The Distinction between Happiness and Joy
I’ve said before that positive psychologists find us mature adults happier than our younger colleagues, friends and children. What strikes me increasingly, though, is that there is a difference between our happiness and our joy. This is an important distinction when I think about making significant personal changes.
Happiness, to me, is momentary and a gift. I’m happy when my grandson calls. I’m happy when my husband tells a joke or walks across the room just to kiss me. I’m often happy in my work, and I’m happy when I spend time with a friend or a group of stimulating people. I can cultivate these moments, as the psychologists tell me, by practicing gratitude, being aware of the great goodness in my life, and helping others.

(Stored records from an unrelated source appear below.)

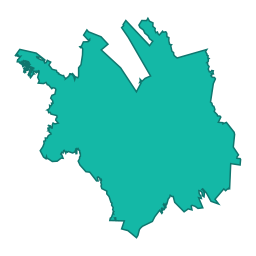 the district of San Miguel Soyaltepec, Oaxaca, Mexico
{"feature_id": "50627088B40621475737534", "entity_name": "San Miguel Soyaltepec", "entity_type": "district", "adm_level": 2, "iso_a3": "MEX", "parent_name": "Mexico", "parent_adm1": "Oaxaca", "projection": "equal_earth", "projection_center": [-96.489, 18.251], "detail": "fine", "context": "isolated", "style": "filled", "palette": "teal", "viewbox_px": 256, "rotation_deg": 0, "n_neighbors": 0, "source": "geoboundaries", "source_scale": "gbopen_adm2", "svg_char_len": 5562}
<svg xmlns="http://www.w3.org/2000/svg" viewBox="0 0 256 256"><path d="M19.8,49.4L15.4,55.5L15.8,55.8L16.7,54.1L17.0,55.8L17.9,56.3L18.2,55.2L19.4,56.7L20.5,56.4L17.9,59.8L17.8,59.2L17.2,61.8L21.1,62.2L20.0,63.1L22.3,64.6L22.8,66.5L23.6,66.1L23.1,65.5L23.6,64.0L21.7,64.0L22.0,62.7L22.1,63.5L23.7,62.8L21.5,61.1L24.9,62.0L23.1,60.3L26.1,61.5L26.3,62.7L27.4,62.2L26.7,61.2L28.4,61.7L29.4,63.2L28.0,63.9L27.9,62.5L27.3,64.3L26.9,63.8L26.1,64.6L26.3,63.9L25.6,63.1L25.2,64.8L24.7,64.2L24.3,65.5L25.3,65.6L25.2,66.7L25.5,65.8L28.0,65.3L26.8,66.1L27.3,66.2L26.7,67.1L27.4,67.1L26.8,67.6L27.2,68.9L26.4,68.5L26.2,69.9L26.0,69.0L25.3,69.3L25.6,67.7L24.8,69.0L25.0,69.8L24.3,68.9L24.5,67.9L23.7,68.3L24.3,69.4L23.7,72.0L24.3,72.2L24.3,70.2L24.8,70.8L26.1,70.2L24.9,71.5L24.8,72.6L25.6,72.4L25.5,71.0L26.3,70.3L27.4,70.3L27.4,69.2L28.6,69.8L29.1,67.9L28.0,67.8L27.8,66.9L28.0,65.6L29.2,64.6L29.7,64.7L28.7,65.5L28.5,67.3L29.1,67.1L29.1,66.2L33.8,68.1L33.7,69.3L33.6,68.5L32.8,68.4L32.7,70.6L31.9,67.5L30.2,67.8L31.9,68.7L31.8,69.4L30.7,68.9L30.4,69.8L30.8,69.1L32.2,70.5L31.2,70.8L31.4,71.7L29.8,70.4L29.7,71.2L30.9,72.4L30.1,73.3L29.4,72.3L29.3,73.2L28.0,73.3L28.9,73.3L28.9,74.2L28.2,74.5L28.6,75.6L29.2,75.5L29.0,74.2L30.2,73.8L30.1,75.1L30.8,76.0L30.0,76.9L30.5,77.8L33.3,74.1L34.3,73.9L33.5,73.3L33.5,71.2L35.1,71.3L34.9,71.8L36.5,72.7L37.0,71.2L37.8,72.0L38.5,70.7L39.1,71.0L39.0,72.8L37.7,77.3L39.3,80.8L38.2,83.1L43.5,83.6L46.0,82.4L47.3,84.7L48.7,85.1L51.8,88.7L52.8,87.7L55.0,88.2L55.9,89.4L54.9,94.1L51.9,95.4L50.7,98.2L52.7,100.8L53.0,103.1L51.5,103.2L52.0,104.4L50.9,105.9L49.6,105.3L49.8,107.4L49.1,108.9L47.2,110.0L48.0,110.2L48.7,112.7L50.2,112.4L50.9,114.0L56.8,115.6L57.1,117.5L56.1,118.3L55.7,120.1L58.3,123.1L54.9,123.9L53.1,123.0L52.4,124.6L52.2,128.0L51.3,128.0L50.5,125.9L47.9,125.2L50.0,126.9L49.5,127.8L48.0,128.0L47.9,128.6L48.7,128.3L48.3,129.0L49.0,129.9L48.2,130.7L48.8,130.7L49.5,132.5L50.5,132.6L51.1,134.0L48.4,135.5L47.1,138.1L45.3,138.0L45.5,140.7L43.8,141.2L44.1,143.4L42.8,146.8L40.2,150.7L43.5,157.0L45.9,158.7L46.5,156.6L47.0,158.6L48.0,158.6L52.3,161.5L57.2,161.2L61.2,158.1L63.1,158.3L61.7,154.7L60.8,154.1L61.9,152.3L63.0,153.0L63.7,150.5L64.3,150.3L65.8,153.2L66.4,151.6L67.3,152.2L68.4,151.5L72.6,153.0L74.6,152.1L75.6,150.3L76.0,153.7L76.8,153.6L76.8,150.8L75.7,149.1L76.3,148.5L77.9,149.6L78.0,147.8L78.6,149.9L79.6,150.4L79.8,153.0L80.3,153.1L80.4,156.3L79.6,157.0L79.5,158.9L78.2,161.1L80.0,165.1L85.9,171.7L89.8,172.2L96.5,180.9L98.1,180.9L97.3,177.4L98.3,176.9L99.7,178.1L100.1,180.1L100.6,179.8L100.4,179.0L101.2,179.1L101.5,180.2L100.8,182.3L101.5,184.8L101.0,186.0L101.9,188.6L106.8,191.1L106.8,193.9L109.1,196.6L111.0,202.4L111.9,203.0L111.6,205.1L113.2,207.6L112.7,209.5L112.5,209.0L113.3,211.0L113.9,211.6L113.3,212.3L112.8,211.7L113.5,213.8L112.9,213.5L111.3,217.6L110.3,218.1L109.8,220.5L114.9,220.6L115.2,219.2L114.5,217.9L115.6,217.8L115.9,220.7L124.3,220.9L121.6,228.9L127.9,230.6L136.5,237.7L137.9,235.4L139.4,229.6L140.4,228.2L142.4,226.3L152.4,221.4L154.8,216.7L159.6,210.3L161.8,213.4L162.4,212.5L161.6,210.9L162.3,210.6L161.3,209.1L161.8,208.1L162.6,208.3L162.5,209.8L163.3,209.7L163.3,209.0L164.2,209.5L165.2,207.9L164.4,208.1L164.6,207.2L165.1,206.5L165.9,207.0L165.8,205.7L164.2,206.0L163.3,204.6L163.8,203.8L164.7,205.0L164.9,204.3L166.3,204.6L166.3,203.6L166.9,203.8L168.2,199.0L169.7,197.2L170.2,195.3L171.9,196.5L173.2,196.5L174.7,202.3L184.1,211.8L188.2,208.9L192.0,209.9L191.2,206.0L192.0,205.3L194.9,206.2L198.0,208.4L202.8,207.8L198.6,197.7L201.4,198.5L200.8,196.1L199.2,193.7L198.9,190.6L200.6,191.0L202.0,192.5L202.4,195.7L204.0,196.8L204.4,193.0L203.3,190.5L201.9,189.4L202.7,188.8L206.5,193.1L211.0,201.3L218.6,204.0L215.0,199.2L223.8,188.9L225.6,190.7L227.4,189.0L228.2,188.8L228.4,189.6L228.6,188.3L229.6,188.7L230.7,163.6L240.1,165.0L240.6,159.5L240.1,158.6L236.9,158.3L237.1,156.6L238.5,154.9L233.3,147.1L234.6,134.5L234.1,132.2L226.4,122.4L222.9,123.8L222.9,122.7L218.3,122.3L220.8,117.1L220.0,116.1L217.5,115.9L217.2,114.6L214.2,111.5L214.9,109.5L213.8,106.3L212.4,105.6L211.9,103.2L210.5,102.1L213.3,83.7L215.4,78.9L214.5,77.5L212.3,77.3L210.9,75.7L211.9,74.9L211.4,73.8L213.4,73.9L212.9,72.1L213.3,70.8L211.7,70.5L210.9,71.8L209.4,71.9L208.2,69.1L209.1,66.5L207.6,64.6L207.6,62.9L206.8,62.7L208.3,61.2L208.3,59.0L209.0,58.5L207.8,57.9L208.1,55.7L206.9,55.1L207.0,54.1L205.5,51.7L206.8,49.5L177.1,58.0L174.5,55.9L173.7,54.6L173.6,52.6L171.9,51.2L170.7,45.6L171.5,44.8L169.6,44.3L168.8,40.9L168.9,37.6L166.9,36.7L166.8,33.3L165.8,31.8L163.3,32.2L162.6,31.2L159.3,35.0L158.1,33.9L157.4,32.0L155.9,32.7L154.9,30.4L155.2,28.4L152.8,26.4L153.0,22.9L149.5,21.2L147.9,18.3L146.6,20.6L141.8,20.5L138.9,25.1L140.0,27.5L143.3,29.9L144.9,33.2L148.0,35.7L149.7,38.9L152.8,41.2L149.6,45.7L125.8,20.5L123.1,24.6L123.6,25.7L121.6,27.6L128.3,37.4L150.6,76.0L145.2,78.3L142.0,81.3L140.2,79.4L140.4,81.1L139.7,82.5L140.8,82.2L141.0,83.1L136.4,91.8L120.6,67.8L101.2,49.9L108.0,44.2L101.1,36.8L88.5,31.8L86.9,29.9L83.6,35.1L88.5,40.4L89.7,39.3L89.7,40.3L88.1,41.7L83.4,41.9L81.4,46.3L79.8,46.7L80.6,47.7L81.7,47.4L82.7,48.9L82.5,55.0L81.0,64.7L78.6,67.8L78.6,76.3L77.8,77.8L75.5,76.8L74.7,79.7L73.8,76.6L74.5,76.0L73.1,74.3L72.8,74.9L72.4,73.7L71.1,74.6L70.8,73.8L69.9,73.7L68.8,76.3L65.4,79.0L65.5,78.2L64.3,77.3L63.6,75.5L62.3,75.6L58.6,73.9L58.8,73.3L56.8,72.0L56.4,70.4L52.2,69.3L48.9,65.0L50.7,62.1L47.3,60.3L46.2,62.6L44.8,63.1L43.6,60.4L40.8,59.8L37.1,57.7L36.3,56.3L37.7,57.2L39.8,57.0L43.4,59.2L44.4,61.6L44.9,59.9L36.2,53.1L19.8,49.4Z" fill="#14b8a6" stroke="#0f766e" stroke-width="1.5"/></svg>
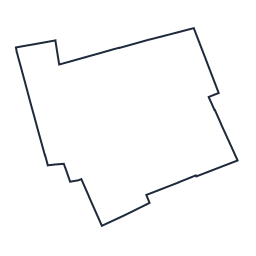 outline of Gemenele, Braila, Romania, rotated 177°
{"feature_id": "2599482B65666711084077", "entity_name": "Gemenele", "entity_type": "district", "adm_level": 2, "iso_a3": "ROU", "parent_name": "Romania", "parent_adm1": "Braila", "projection": "mercator", "projection_center": [27.647, 45.284], "detail": "fine", "context": "isolated", "style": "outline", "palette": "slate", "viewbox_px": 256, "rotation_deg": 177, "n_neighbors": 0, "source": "geoboundaries", "source_scale": "gbopen_adm2", "svg_char_len": 1014}
<svg xmlns="http://www.w3.org/2000/svg" viewBox="0 0 256 256"><g transform="rotate(177 128 128)"><path d="M195.9,219.3L196.3,219.2L205.1,218.1L218.5,216.4L227.1,215.4L235.7,214.3L235.4,211.8L235.1,209.3L234.8,208.6L234.2,205.5L231.8,194.5L227.8,175.9L223.9,157.5L223.5,155.6L221.3,145.7L220.6,142.5L218.5,132.6L212.4,105.1L212.2,105.1L211.7,102.8L211.0,99.5L210.5,97.1L210.2,95.9L210.1,95.2L210.1,94.9L202.4,95.4L201.3,95.4L194.0,95.6L192.9,92.1L192.1,89.5L188.6,77.4L180.1,78.4L177.3,79.4L170.7,62.0L170.3,60.7L159.2,31.7L134.9,41.5L110.4,52.1L113.2,60.2L93.7,66.6L80.6,70.9L80.6,71.0L62.8,77.1L62.3,76.1L36.0,84.7L20.3,89.8L20.5,90.5L24.1,99.7L31.2,117.7L32.7,121.5L34.6,126.2L34.6,126.5L40.3,141.5L40.7,141.4L43.1,147.8L45.7,154.4L45.8,154.8L35.6,158.2L44.2,184.7L47.6,195.2L57.1,224.3L66.2,222.4L86.3,218.3L101.3,215.3L103.1,215.0L105.7,214.4L125.2,210.0L132.5,208.4L132.6,208.6L139.2,207.2L152.2,204.2L165.2,201.3L193.4,195.0L195.9,218.7L195.9,219.3Z" fill="none" stroke="#1e293b" stroke-width="2"/></g></svg>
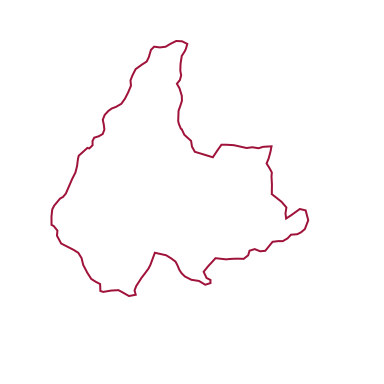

Joy is a practice. It has persistence. We must go for joy with commitment and after deep self-reflection. I am drawn toward certain kinds of work that make me feel alive, productive, and curious. When I do that work, I feel joyful. Joy pulls me towards certain people, places, experiences, and activities; it’s the juice of my mature life. My intention when I began to make changes a year ago was to increase the amount of joy in my life, not necessarily the amount of happiness. I had happiness. I wanted full engagement with life in ways that felt uniquely mine–my work, my family, my purpose. I’m not always happy being on and doing this journey, but these days, I almost always have joy.